→ Work instructions
Resume the article on the legacy of Jim Crow right after its final sentence, and carry it on for a few paragraphs.

→ Passage to read
-- Opening Marker --

The Legacy of Jim Crow
by Tomia Lane and Kitaen Jones
In the spring of 2015, Robert, a young black male, stood outside of 201 Poplar Avenue, the location of the Shelby County jail, the City Court Clerk, and Criminal Justice Complex of Memphis. “I’m down here just for a ticket,” he said. “I’m really just trying to see how much I owe.”
Robert had been issued a ticket for failure to stop at a stop sign. “I stopped … but [the police officer] said I didn’t. But he’s the police so whatever he says is going to go. I didn’t argue with him because I didn’t want to have any more problems. I just accepted it and now I’m trying to do what I have to do to take care of it,” he said.
That incident wasn’t the first time that Robert had dealt with Memphis police. He feels as though he’s been targeted by the police. “My license is suspended in Memphis. They were pulling me over for little bitty stuff. At some point in time I do feel like I was being targeted because I am a young black man,” Robert said.
He isn’t the only one who feels as though he has been falsely ticketed.

-- Closing Marker --

→ Dataset records
-- Opening Marker --

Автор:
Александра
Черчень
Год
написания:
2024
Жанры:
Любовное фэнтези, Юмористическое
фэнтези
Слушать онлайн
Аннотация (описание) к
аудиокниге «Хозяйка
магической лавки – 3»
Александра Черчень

-- Closing Marker --
-- Opening Marker --

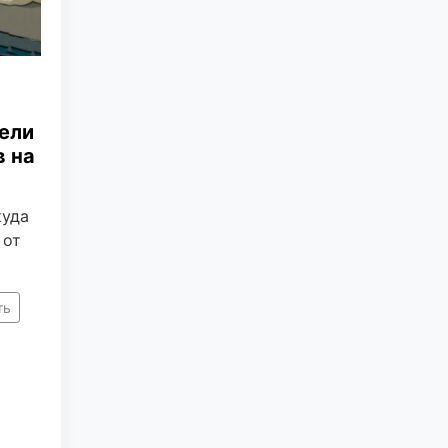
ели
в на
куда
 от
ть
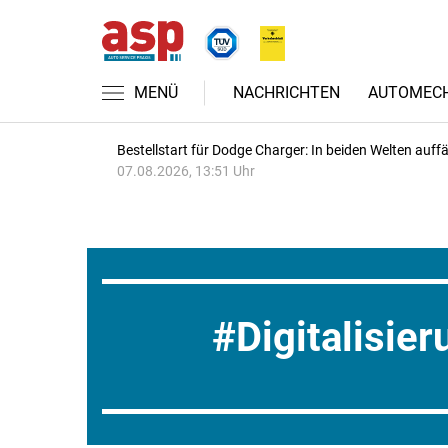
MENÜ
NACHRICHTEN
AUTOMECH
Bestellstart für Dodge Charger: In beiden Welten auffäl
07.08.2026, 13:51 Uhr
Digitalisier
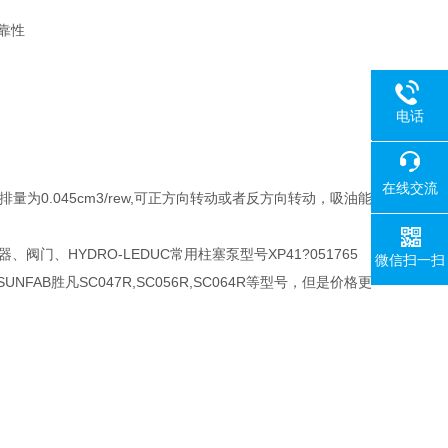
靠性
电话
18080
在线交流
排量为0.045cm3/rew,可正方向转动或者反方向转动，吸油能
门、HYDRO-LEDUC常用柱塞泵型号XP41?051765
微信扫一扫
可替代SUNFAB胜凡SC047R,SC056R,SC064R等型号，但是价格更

-- Closing Marker --

→ Answer to this problem
According to the “Born Suspect” report done by the NAACP last fall, distrust is widespread, but especially pronounced among minorities:
Thirteen percent of African American drivers and 10 percent of white drivers reported having been pulled over by police in a traffic stop. Among those involved in street or traffic stops, African Americans were less likely than whites to believe the police behaved properly during the encounter. Roughly 3 percent of drivers in traffic stops and 19 percent of persons involved in street stops were searched or frisked by police. White drivers involved in traffic stops were searched at lower rates (2 percent) than African American (6 percent) drivers. During both traffic and street stops, the majority of persons who were searched or frisked did not believe the police had a legitimate reason for the search.
The targeting that Robert refers to might be racial profiling. But it’s often difficult to tell because, like many states, Tennessee doesn’t keep records of the race of officers and suspects involved in law enforcement activity. In 2003 the U.S. Justice Department issued “Guidance Regarding the Use of Race by Federal Law Enforcement Agencies.” The document describes racial profiling as “the invidious use of race or ethnicity as a criterion in conducting stops, searches and other law enforcement investigative procedures.” However, these guidelines, say Human Rights Watch, “only applies to federal agencies, not state law enforcement officers unless they are collaborating in an investigation.”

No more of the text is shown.